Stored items
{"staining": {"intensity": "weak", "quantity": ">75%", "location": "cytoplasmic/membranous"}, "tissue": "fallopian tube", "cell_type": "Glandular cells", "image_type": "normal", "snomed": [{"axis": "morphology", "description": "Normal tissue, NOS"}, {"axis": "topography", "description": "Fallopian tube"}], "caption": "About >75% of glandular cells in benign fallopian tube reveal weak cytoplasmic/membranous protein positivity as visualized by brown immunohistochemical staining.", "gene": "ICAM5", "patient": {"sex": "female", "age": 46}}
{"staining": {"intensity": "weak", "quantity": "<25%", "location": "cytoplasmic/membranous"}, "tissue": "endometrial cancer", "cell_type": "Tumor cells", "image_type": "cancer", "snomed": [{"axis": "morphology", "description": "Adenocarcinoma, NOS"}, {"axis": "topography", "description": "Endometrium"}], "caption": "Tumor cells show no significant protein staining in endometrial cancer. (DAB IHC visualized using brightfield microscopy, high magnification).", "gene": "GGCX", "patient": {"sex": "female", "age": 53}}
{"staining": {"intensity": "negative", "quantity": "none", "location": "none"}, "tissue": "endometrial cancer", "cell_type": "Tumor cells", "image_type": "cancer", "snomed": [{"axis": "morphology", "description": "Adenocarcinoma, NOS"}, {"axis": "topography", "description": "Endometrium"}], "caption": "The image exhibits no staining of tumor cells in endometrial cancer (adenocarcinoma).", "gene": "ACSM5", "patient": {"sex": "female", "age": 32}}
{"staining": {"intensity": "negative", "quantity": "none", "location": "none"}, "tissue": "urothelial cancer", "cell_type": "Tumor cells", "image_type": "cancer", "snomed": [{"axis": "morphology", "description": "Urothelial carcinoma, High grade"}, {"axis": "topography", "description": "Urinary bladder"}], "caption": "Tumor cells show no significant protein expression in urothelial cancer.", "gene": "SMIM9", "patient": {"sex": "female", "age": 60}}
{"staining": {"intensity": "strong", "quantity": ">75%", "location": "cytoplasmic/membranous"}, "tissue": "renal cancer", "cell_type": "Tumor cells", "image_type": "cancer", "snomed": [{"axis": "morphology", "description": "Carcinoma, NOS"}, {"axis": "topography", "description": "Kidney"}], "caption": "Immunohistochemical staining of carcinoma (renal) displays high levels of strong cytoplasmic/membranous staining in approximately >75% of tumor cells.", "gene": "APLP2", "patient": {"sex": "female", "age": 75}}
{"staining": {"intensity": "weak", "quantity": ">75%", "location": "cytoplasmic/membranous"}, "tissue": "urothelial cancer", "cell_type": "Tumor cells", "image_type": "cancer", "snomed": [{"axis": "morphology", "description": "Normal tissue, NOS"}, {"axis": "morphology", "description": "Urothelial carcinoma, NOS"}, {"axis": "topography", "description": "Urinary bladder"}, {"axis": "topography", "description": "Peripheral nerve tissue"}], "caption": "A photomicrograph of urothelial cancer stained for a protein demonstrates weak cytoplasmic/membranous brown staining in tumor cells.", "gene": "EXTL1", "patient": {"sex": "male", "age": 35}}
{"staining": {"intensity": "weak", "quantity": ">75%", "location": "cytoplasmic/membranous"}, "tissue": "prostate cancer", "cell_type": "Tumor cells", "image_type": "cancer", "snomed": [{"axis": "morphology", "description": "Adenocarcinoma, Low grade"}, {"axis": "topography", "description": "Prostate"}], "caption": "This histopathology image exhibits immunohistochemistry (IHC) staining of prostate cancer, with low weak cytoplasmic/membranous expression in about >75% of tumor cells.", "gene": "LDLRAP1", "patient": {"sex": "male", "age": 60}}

> Required action: Take the lines above and retype all of them exactly.

> Response to the exercise:
{"staining": {"intensity": "weak", "quantity": ">75%", "location": "cytoplasmic/membranous"}, "tissue": "fallopian tube", "cell_type": "Glandular cells", "image_type": "normal", "snomed": [{"axis": "morphology", "description": "Normal tissue, NOS"}, {"axis": "topography", "description": "Fallopian tube"}], "caption": "About >75% of glandular cells in benign fallopian tube reveal weak cytoplasmic/membranous protein positivity as visualized by brown immunohistochemical staining.", "gene": "ICAM5", "patient": {"sex": "female", "age": 46}}
{"staining": {"intensity": "weak", "quantity": "<25%", "location": "cytoplasmic/membranous"}, "tissue": "endometrial cancer", "cell_type": "Tumor cells", "image_type": "cancer", "snomed": [{"axis": "morphology", "description": "Adenocarcinoma, NOS"}, {"axis": "topography", "description": "Endometrium"}], "caption": "Tumor cells show no significant protein staining in endometrial cancer. (DAB IHC visualized using brightfield microscopy, high magnification).", "gene": "GGCX", "patient": {"sex": "female", "age": 53}}
{"staining": {"intensity": "negative", "quantity": "none", "location": "none"}, "tissue": "endometrial cancer", "cell_type": "Tumor cells", "image_type": "cancer", "snomed": [{"axis": "morphology", "description": "Adenocarcinoma, NOS"}, {"axis": "topography", "description": "Endometrium"}], "caption": "The image exhibits no staining of tumor cells in endometrial cancer (adenocarcinoma).", "gene": "ACSM5", "patient": {"sex": "female", "age": 32}}
{"staining": {"intensity": "negative", "quantity": "none", "location": "none"}, "tissue": "urothelial cancer", "cell_type": "Tumor cells", "image_type": "cancer", "snomed": [{"axis": "morphology", "description": "Urothelial carcinoma, High grade"}, {"axis": "topography", "description": "Urinary bladder"}], "caption": "Tumor cells show no significant protein expression in urothelial cancer.", "gene": "SMIM9", "patient": {"sex": "female", "age": 60}}
{"staining": {"intensity": "strong", "quantity": ">75%", "location": "cytoplasmic/membranous"}, "tissue": "renal cancer", "cell_type": "Tumor cells", "image_type": "cancer", "snomed": [{"axis": "morphology", "description": "Carcinoma, NOS"}, {"axis": "topography", "description": "Kidney"}], "caption": "Immunohistochemical staining of carcinoma (renal) displays high levels of strong cytoplasmic/membranous staining in approximately >75% of tumor cells.", "gene": "APLP2", "patient": {"sex": "female", "age": 75}}
{"staining": {"intensity": "weak", "quantity": ">75%", "location": "cytoplasmic/membranous"}, "tissue": "urothelial cancer", "cell_type": "Tumor cells", "image_type": "cancer", "snomed": [{"axis": "morphology", "description": "Normal tissue, NOS"}, {"axis": "morphology", "description": "Urothelial carcinoma, NOS"}, {"axis": "topography", "description": "Urinary bladder"}, {"axis": "topography", "description": "Peripheral nerve tissue"}], "caption": "A photomicrograph of urothelial cancer stained for a protein demonstrates weak cytoplasmic/membranous brown staining in tumor cells.", "gene": "EXTL1", "patient": {"sex": "male", "age": 35}}
{"staining": {"intensity": "weak", "quantity": ">75%", "location": "cytoplasmic/membranous"}, "tissue": "prostate cancer", "cell_type": "Tumor cells", "image_type": "cancer", "snomed": [{"axis": "morphology", "description": "Adenocarcinoma, Low grade"}, {"axis": "topography", "description": "Prostate"}], "caption": "This histopathology image exhibits immunohistochemistry (IHC) staining of prostate cancer, with low weak cytoplasmic/membranous expression in about >75% of tumor cells.", "gene": "LDLRAP1", "patient": {"sex": "male", "age": 60}}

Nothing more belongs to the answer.